A small UCLA study in an animal model of multiple sclerosis showed some improvement in the mice’s walking ability after the researchers gave them a drug that changed gene expression of cells in the brain and spinal cord called astrocytes.
The study is interesting from a basic science perspective and from the perspective of a new idea for a therapy — improving cholesterol synthesis, which cells need to repair their membranes damaged by the disease. But there’s no immediate application for human patients.
The release would have been improved with some discussion of benefits, harms and how this study fits into the bigger picture of MS treatment. On the plus side, the release lists funding sources and gives us some idea of what is novel about the research.
Estimates are that 400,000 people in the United States have a diagnosis of multiple sclerosis. This short release may create false hope by burying the information that a very preliminary pilot study was done on mice. The study points the way to more research, but does not offer anything tangible to any existing patients. The headline promises “repair of damaged nerves” but stops just short of being entirely false by saying there is a “potential pathway” and not a genuine study in human patients with results we can read. The release is a “pathway” to information that doesn’t lead far.
The news release does not discuss potential costs.
The release doesn’t delve into benefits. This sentence came closest to addressing a benefit:
“For multiple sclerosis, specifically, increasing cholesterol synthesis gene expression in astrocytes of the spinal cord can be a pathway to repair nerves that affect walking.”
The research was done in mice, not humans.

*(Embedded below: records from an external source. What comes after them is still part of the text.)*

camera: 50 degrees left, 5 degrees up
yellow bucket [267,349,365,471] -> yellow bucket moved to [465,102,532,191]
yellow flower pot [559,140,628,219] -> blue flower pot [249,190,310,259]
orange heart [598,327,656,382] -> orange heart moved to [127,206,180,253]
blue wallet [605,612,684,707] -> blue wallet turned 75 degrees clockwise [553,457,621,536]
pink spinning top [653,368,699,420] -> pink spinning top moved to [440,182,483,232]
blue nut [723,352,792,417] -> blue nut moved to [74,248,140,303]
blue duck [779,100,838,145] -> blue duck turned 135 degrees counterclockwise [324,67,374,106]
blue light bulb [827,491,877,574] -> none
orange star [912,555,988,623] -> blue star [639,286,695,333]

The astrocytes were from mice. The “gene expression” can be described with quantities, but the release does not give the reader any details. How much did gene expression change? How much improvement did the mice show? Was there a control group of mice?

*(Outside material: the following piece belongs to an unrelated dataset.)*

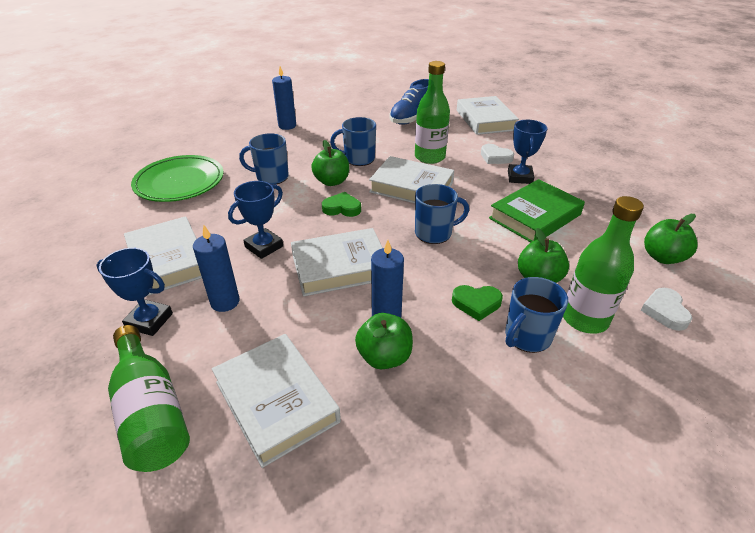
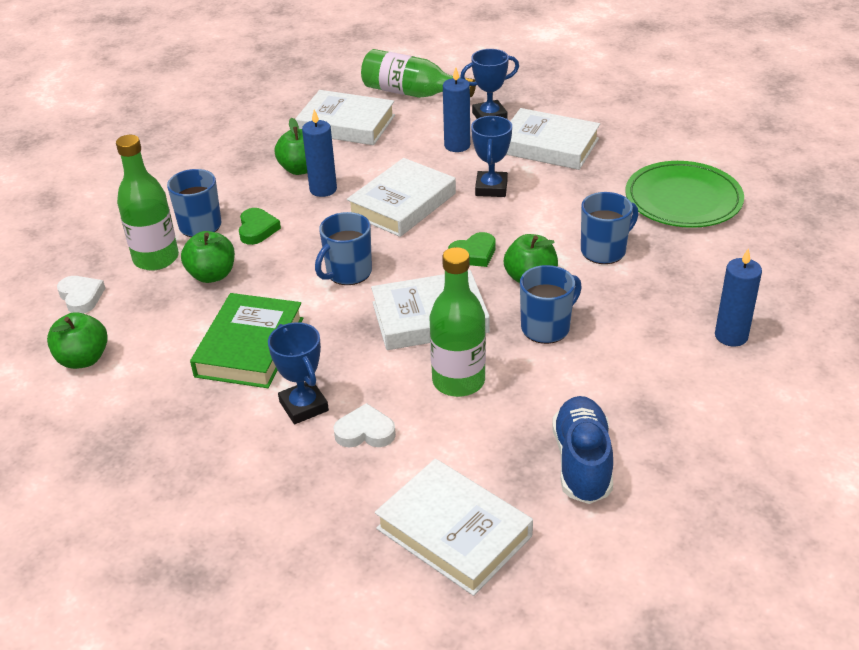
camera: 145 degrees right, 0 degrees up
green heart [452,285,503,321] -> green heart turned 120 degrees clockwise [239,208,281,245]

The release does not explain whether there are any harms from changing the gene expression in the mice, let alone what the potential harms might be in humans.

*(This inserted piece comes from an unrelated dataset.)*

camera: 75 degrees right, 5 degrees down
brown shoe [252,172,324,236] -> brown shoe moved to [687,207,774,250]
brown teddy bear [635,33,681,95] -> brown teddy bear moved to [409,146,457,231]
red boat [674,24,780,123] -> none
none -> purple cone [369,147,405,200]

The release doesn’t inform readers from the outset that this study was in animals and not humans. Ideally, that information would be included in the headline and opening sentence. Further, the release never mentions the limited implications of such research for humans.
There was no disease mongering.
The release lists the funding sources. The authors declared no conflicts of interest in the published study.
The release does not explain the ways that human patients with multiple sclerosis are treated currently, nor does it explain the existing research context clearly. If the small study is showing a new path for research, we need the context that says “up until now, all the research was done in X way.” We aren’t given that here.
This experimental treatment on mice is clearly not available to humans yet.
The release claims that this small animal study points the way to “a more precise, neuroprotective approach than traditional treatments.” It also states that this strategy is “tailored to repair damage for each disability, one at a time, in contrast to a “one size fits all” treatment approach.”
We take this to mean that the “precision” comes from measuring outcomes on specific functions such as walking and eyesight that are affected by the disease, rather than traditional global measures such as number of lesions on an MRI scan or overall functioning.
The headline skirts the edges, by appearing to promise a way to repair nerves in humans when this study is only in mice. But the headline clings to accuracy by using the phrase “potential path.”